A serious instrument like the Haasoscope Pro needs a good enclosure, to protect the expensive things inside, keep the board from shorting out on other things on your desk, and keep out RF interference. Plus it just looks good and professional!

I decided to go with an extruded aluminum enclosure. It's cheap, easy, works great, and looks pretty good. This one from Hammond is the perfect size for the project, and only ~$30. 

There's nice rails on the inside between which you can slide a PCB (or even multiple PCBs). It took a little experimentation to find just the right size to make the PCB so it fits snug.

The only work is in getting just the right openings in the front and back panels so the connectors fit. At first I thought about having aluminum panels laser cut. But how do you get the text printed on for the labels? A much easier way is to just to make PCBs for the panels! They can have whatever shaped cutouts you want, nice text printed on, and even come in cool colors. You could even have active components on the panels, like LEDs, but this would require some connectors and cables for power and communication with the main board.

To retain the RF shielding, a GND plane is added on the back of each panel.

One last worry is heat. The Haasoscope Pro uses about 6W while it's active, about 3W of which is coming from the ADC, 1W from the FPGA, 1W from amplifiers and other random stuff, and 1W from power supply inefficiencies.

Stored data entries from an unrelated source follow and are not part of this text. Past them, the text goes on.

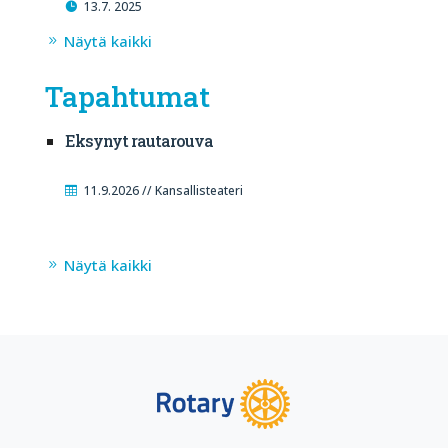
13.7. 2025
Näytä kaikki
Tapahtumat
Eksynyt rautarouva
11.9.2026 // Kansallisteateri
Näytä kaikki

The aluminum enclosure can easily dissipate this amount of power with minimal temperature rise inside, thanks to its large surface area. But 20x20x10mm aluminum heatsinks are added on the ADC and FPGA with thermal tape, since they're small and generate most of the heat. A small 40x40x10mm 5V 60mA fan is also glued to the inside of the top of the case and blows onto the ADC (and slightly on the FPGA) when the unit is active. 

Temperature monitoring is done in two places. The ADC has an internal temperature diode - the voltage across it, measured across two of the ADC pins, goes from about 0.73V when off, to about 0.68V when running, when in series with a 33k resistor. There's also an NTC thermistor on board, which measures the ambient air temperature on the board near the FPGA. These two sensors get put into a slow dual op-amp and slow dual-channel ADC, which gets read out over SPI by the FPGA.